■ Task
The entries are to be given back verbatim; no picture is to be copied.

■ Material for the task
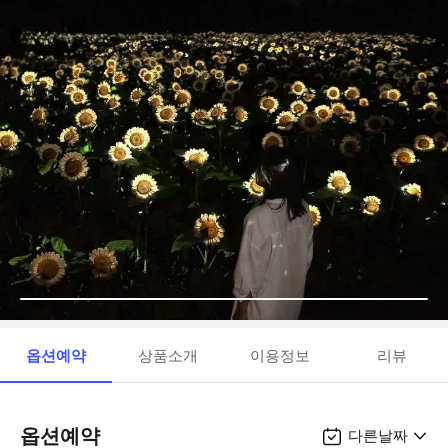
옵션예약
상품소개
이용정보
리뷰
옵션예약
다른날짜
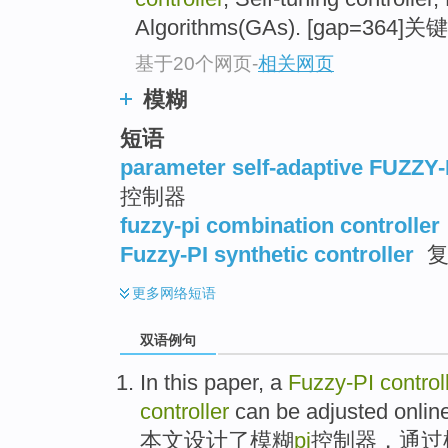
Algorithms(GAs). [gap=364]
基于20个网页
-
相关网页
模糊
短语
parameter self-adaptive FUZZY-P
控制器
fuzzy-pi combination controller
Fuzzy-PI synthetic controller
复
更多
网络短语
双语例句
In this paper
,
a
Fuzzy-PI
control
controller
can be adjusted
onlin
本文
设计
了
模糊
pi
控制器
，
通过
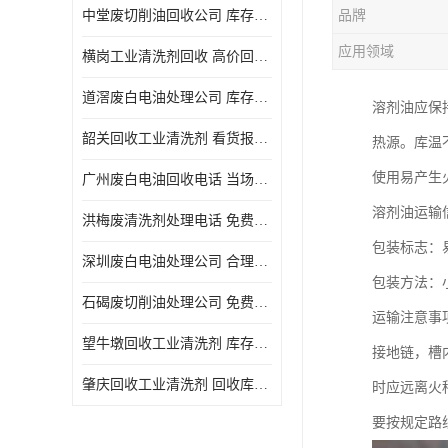
中堂废切削油回收公司 库存积压回收 义乌市永峰贸易商行
品牌
回收废三氯乙烯
应用领域
横岗工业清洗剂回收 高价回收 量大量小均可
回收废清洗液
道滘废白电油处理公司 库存积压回收 量大量小均可
溶剂油应保
回收废防锈油
韶关回收工业清洗剂 看货报价 欢迎电话咨询
热源。库温
回收废火花机油
使用易产生
广州废白电油回收电话 当场结算 现款结算
回收废齿轮油
溶剂油运输
洪梅废清洗剂处理电话 免费估价 大量尾货回收
回收废液压油
包装标志：
深圳废白电油处理公司 合理估价 上门评估报价
回收废溶剂油
包装方法：
石碣废切削油处理公司 免费估价 量大量小均可
运输注意事
回收废四氯乙烯
望牛墩回收工业清洗剂 库存积压回收 大量尾货回收
接地链，槽
回收废白电油
肇庆回收工业清洗剂 回收库存 量大量小均可
时应远离火
废碳氢清洗剂回收
要按规定路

■ Output of the task
옵션예약
상품소개
이용정보
리뷰
옵션예약
다른날짜
Algorithms(GAs). [gap=364]
基于20个网页
-
相关网页
模糊
短语
parameter self-adaptive FUZZY-P
控制器
fuzzy-pi combination controller
Fuzzy-PI synthetic controller
复
更多
网络短语
双语例句
In this paper
,
a
Fuzzy-PI
control
controller
can be adjusted
onlin
本文
设计
了
模糊
pi
控制器
，
通过
中堂废切削油回收公司 库存积压回收 义乌市永峰贸易商行
品牌
回收废三氯乙烯
应用领域
横岗工业清洗剂回收 高价回收 量大量小均可
回收废清洗液
道滘废白电油处理公司 库存积压回收 量大量小均可
溶剂油应保
回收废防锈油
韶关回收工业清洗剂 看货报价 欢迎电话咨询
热源。库温
回收废火花机油
使用易产生
广州废白电油回收电话 当场结算 现款结算
回收废齿轮油
溶剂油运输
洪梅废清洗剂处理电话 免费估价 大量尾货回收
回收废液压油
包装标志：
深圳废白电油处理公司 合理估价 上门评估报价
回收废溶剂油
包装方法：
石碣废切削油处理公司 免费估价 量大量小均可
运输注意事
回收废四氯乙烯
望牛墩回收工业清洗剂 库存积压回收 大量尾货回收
接地链，槽
回收废白电油
肇庆回收工业清洗剂 回收库存 量大量小均可
时应远离火
废碳氢清洗剂回收
要按规定路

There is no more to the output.